Being detectable isn’t very interesting. Modern technology can detect vanishingly small concentrations of weird isotopes. No harm came to anybody on the other side of the ocean from that stuff.
Now consider a pollutant like mercury. It goes far beyond being merely detectable. There’s so much mercury in the oceans that it’s unsafe to eat seafood too often. Most of that came from human activity. A huge chunk of it came from burning coal. An entire category of food poisoned planetwide!
"Detecting Fukishima" from North America was no mean feat .. it was akin to hearing the footfall of an ant several miles away.
The radiometric procedure here was (IIRC) replace a large number of air filter mats in a large number of HVAC units and after a week to cycle them back and then reduce the "contaminated" mats down to samples that sat within highly sensitive high crystal volume spectrometers for 72 hours or more.
The 'normal' environmental radiation event count level in 40 litres of doped Sodium Iodide scintillation Crystals (if that's what was used) at some 80m above ground level is between one and two thousand events per second.
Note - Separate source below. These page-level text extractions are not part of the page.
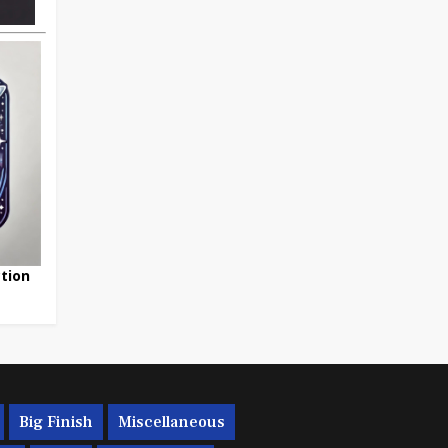
tion
Big Finish
Miscellaneous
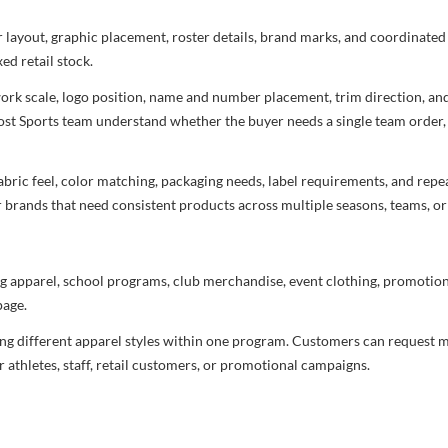
r layout, graphic placement, roster details, brand marks, and coordinate
ed retail stock.
rtwork scale, logo position, name and number placement, trim direction, a
most Sports team understand whether the buyer needs a single team order,
bric feel, color matching, packaging needs, label requirements, and repea
r brands that need consistent products across multiple seasons, teams, or
g apparel, school programs, club merchandise, event clothing, promotional
age.
ng different apparel styles within one program. Customers can request m
 athletes, staff, retail customers, or promotional campaigns.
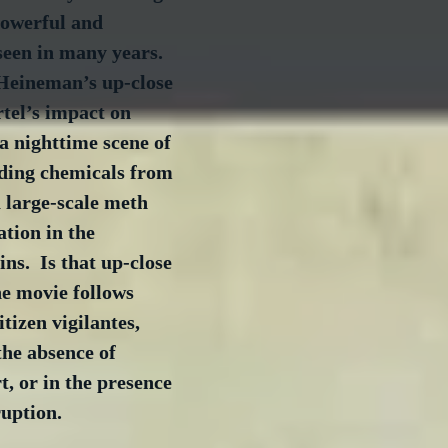
powerful and 
seen in many years. 
Heineman’s up-close 
rtel’s impact on 
a nighttime scene of 
ding chemicals from 
 large-scale meth 
ation in the 
s.  Is that up-close 
e movie follows 
itizen vigilantes, 
the absence of 
, or in the presence 
uption.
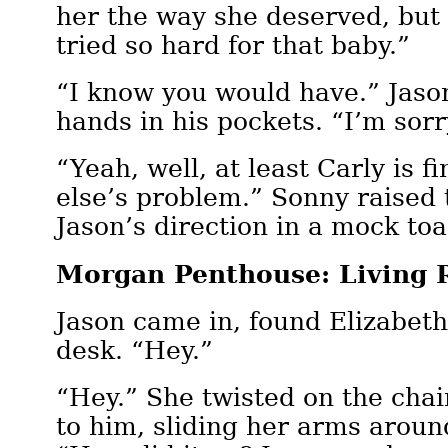
her the way she deserved, but
tried so hard for that baby.”
“I know you would have.” Jaso
hands in his pockets. “I’m sorr
“Yeah, well, at least Carly is 
else’s problem.” Sonny raised 
Jason’s direction in a mock toa
Morgan Penthouse: Living
Jason came in, found Elizabeth
desk. “Hey.”
“Hey.” She twisted on the cha
to him, sliding her arms aroun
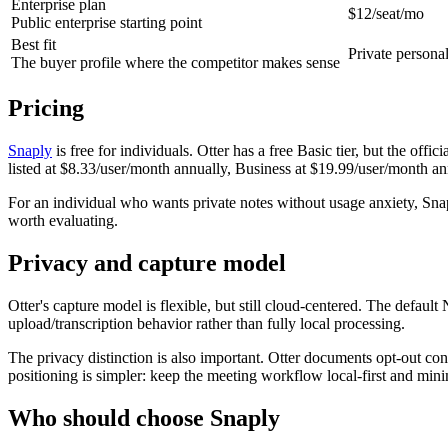
Enterprise plan
$12/seat/mo
Public enterprise starting point
Best fit
Private persona
The buyer profile where the competitor makes sense
Pricing
Snaply
is free for individuals. Otter has a free Basic tier, but the offi
listed at $8.33/user/month annually, Business at $19.99/user/month an
For an individual who wants private notes without usage anxiety, Sna
worth evaluating.
Privacy and capture model
Otter's capture model is flexible, but still cloud-centered. The defaul
upload/transcription behavior rather than fully local processing.
The privacy distinction is also important. Otter documents opt-out contr
positioning is simpler: keep the meeting workflow local-first and min
Who should choose Snaply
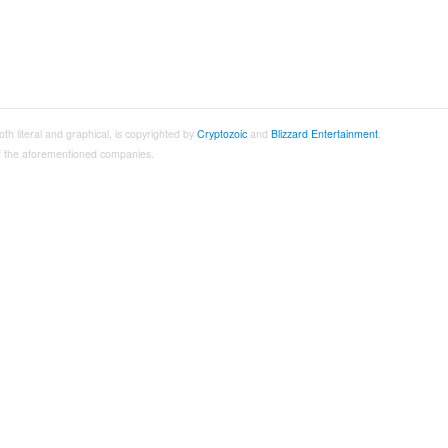
both literal and graphical, is copyrighted by
Cryptozoic
and
Blizzard Entertainment
.
 of the aforementioned companies.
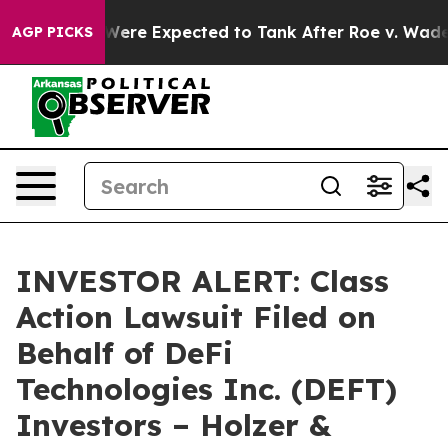
on Rates Were Expected to Tank After Roe v. Wade w
AGP PICKS
INVESTOR ALERT: Class
Action Lawsuit Filed on
Behalf of DeFi
Technologies Inc. (DEFT)
Investors – Holzer &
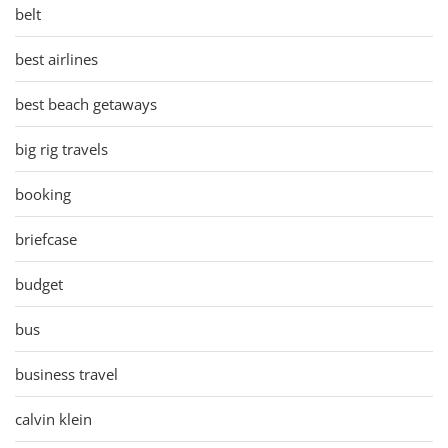
belt
best airlines
best beach getaways
big rig travels
booking
briefcase
budget
bus
business travel
calvin klein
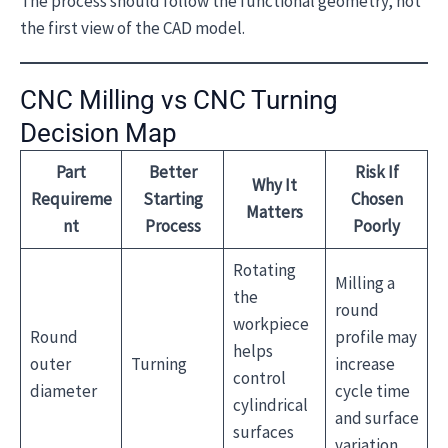
The process should follow the functional geometry, not
the first view of the CAD model.
CNC Milling vs CNC Turning
Decision Map
Part
Better
Risk If
Why It
Requireme
Starting
Chosen
Matters
nt
Process
Poorly
Rotating
Milling a
the
round
workpiece
Round
profile may
helps
outer
Turning
increase
control
diameter
cycle time
cylindrical
and surface
surfaces
variation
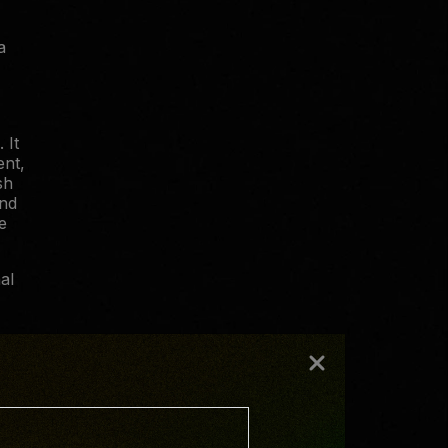
a
 It
ent,
sh
and
e
al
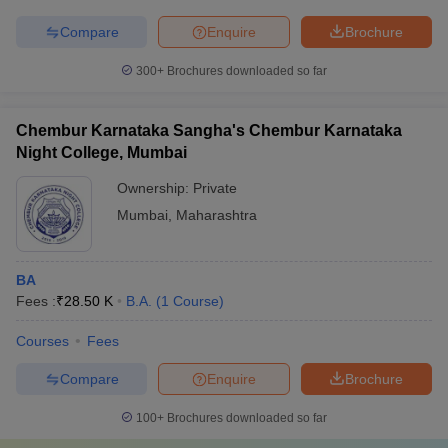
Compare
Enquire
Brochure
300+
Brochures downloaded so far
Chembur Karnataka Sangha's Chembur Karnataka
Night College, Mumbai
Ownership:
Private
Mumbai
,
Maharashtra
BA
Fees :
₹
28.50 K
B.A.
(
1
Course
)
Courses
Fees
Compare
Enquire
Brochure
100+
Brochures downloaded so far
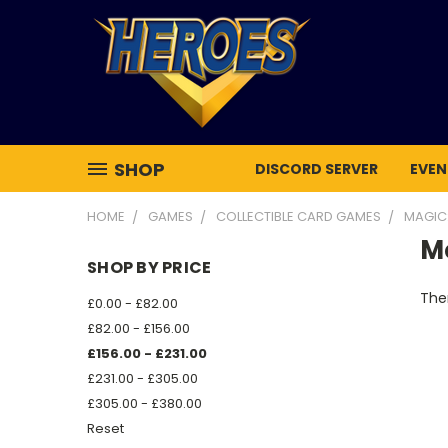
SHOP
DISCORD SERVER
EVEN
HOME
GAMES
COLLECTIBLE CARD GAMES
MAGIC
Mo
SHOP BY PRICE
Ther
£0.00 - £82.00
£82.00 - £156.00
£156.00 - £231.00
£231.00 - £305.00
£305.00 - £380.00
Reset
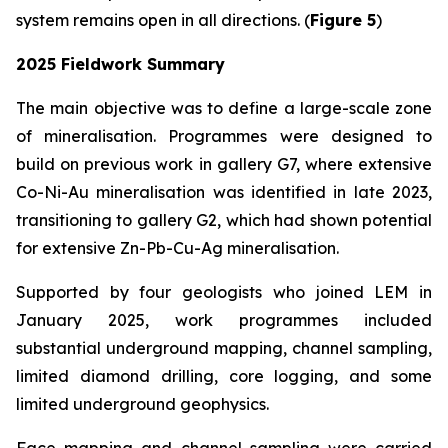
system remains open in all directions. (
Figure 5
)
2025 Fieldwork Summary
The main objective was to define a large-scale zone
of mineralisation. Programmes were designed to
build on previous work in gallery G7, where extensive
Co-Ni-Au mineralisation was identified in late 2023,
transitioning to gallery G2, which had shown potential
for extensive Zn-Pb-Cu-Ag mineralisation.
Supported by four geologists who joined LEM in
January 2025, work programmes included
substantial underground mapping, channel sampling,
limited diamond drilling, core logging, and some
limited underground geophysics.
Face mapping and channel sampling were carried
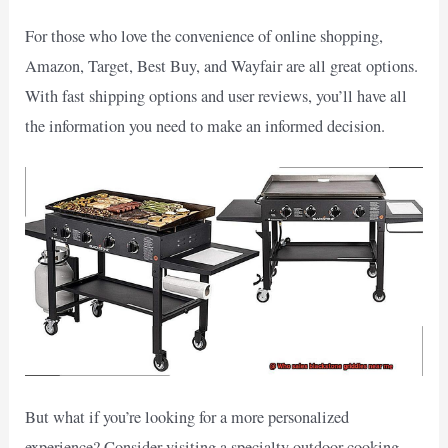
For those who love the convenience of online shopping,
Amazon, Target, Best Buy, and Wayfair are all great options.
With fast shipping options and user reviews, you’ll have all
the information you need to make an informed decision.
But what if you’re looking for a more personalized
experience? Consider visiting a specialty outdoor cooking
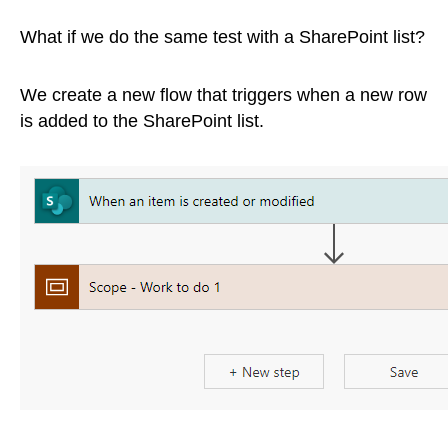
What if we do the same test with a SharePoint list?
We create a new flow that triggers when a new row
is added to the SharePoint list.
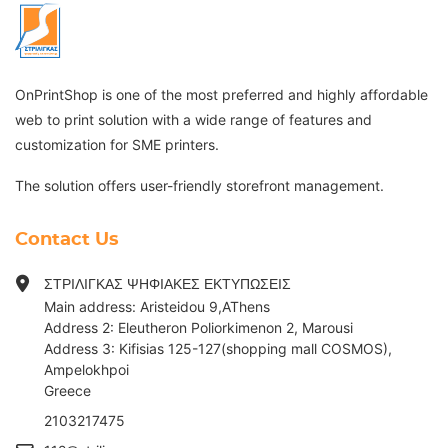
OnPrintShop is one of the most preferred and highly affordable
web to print solution with a wide range of features and
customization for SME printers.
The solution offers user-friendly storefront management.
Contact Us
ΣΤΡΙΛΙΓΚΑΣ ΨΗΦΙΑΚΕΣ ΕΚΤΥΠΩΣΕΙΣ
Main address: Aristeidou 9,AThens
Address 2: Eleutheron Poliorkimenon 2, Marousi
Address 3: Kifisias 125-127(shopping mall COSMOS),
Ampelokhpoi
G
reece
2103217475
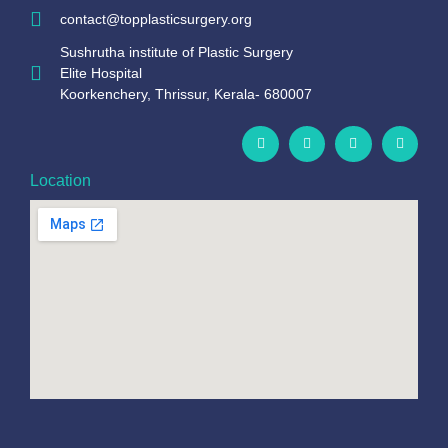
contact@topplasticsurgery.org
Sushrutha institute of Plastic Surgery
Elite Hospital
Koorkenchery, Thrissur, Kerala- 680007
Location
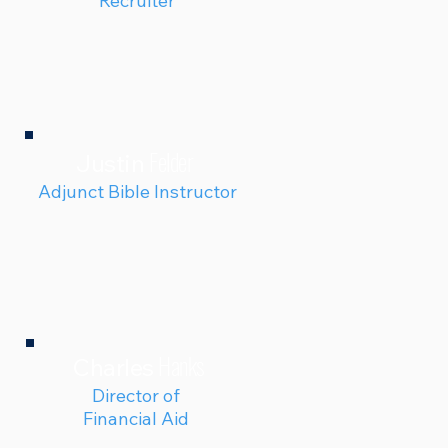
Recruiter
Felder
Justin
Adjunct Bible Instructor
Hanks
Charles
Director of
Financial Aid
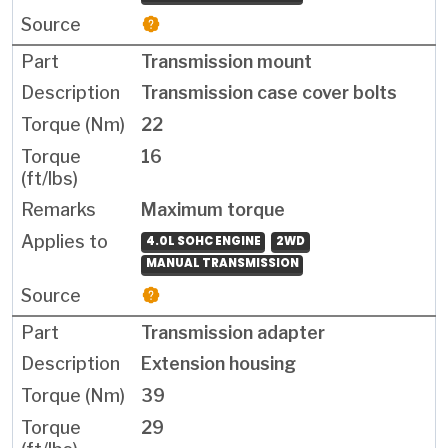
Transmission mount
Transmission case cover bolts
22
16
Maximum torque
4.0L SOHC ENGINE
2WD
MANUAL TRANSMISSION
Transmission adapter
Extension housing
39
29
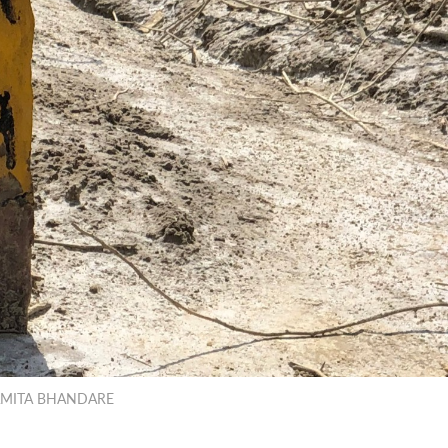
/ NAMITA BHANDARE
The Fukishima signature gamma events came to a few thousand in 72 hours (again, IIRC) whch had to be teased out from a flood of other events many magnitudes greater in count.
Absolutely not enough to be concerned about, but a seriously interesting bit of detection work.
Now consider a pollutant like mercury. It goes far beyond being merely detectable. There’s so much mercury in the oceans that it’s unsafe to eat seafood too often. Most of that came from human activity. A huge chunk of it came from burning coal. An entire category of food poisoned planetwide!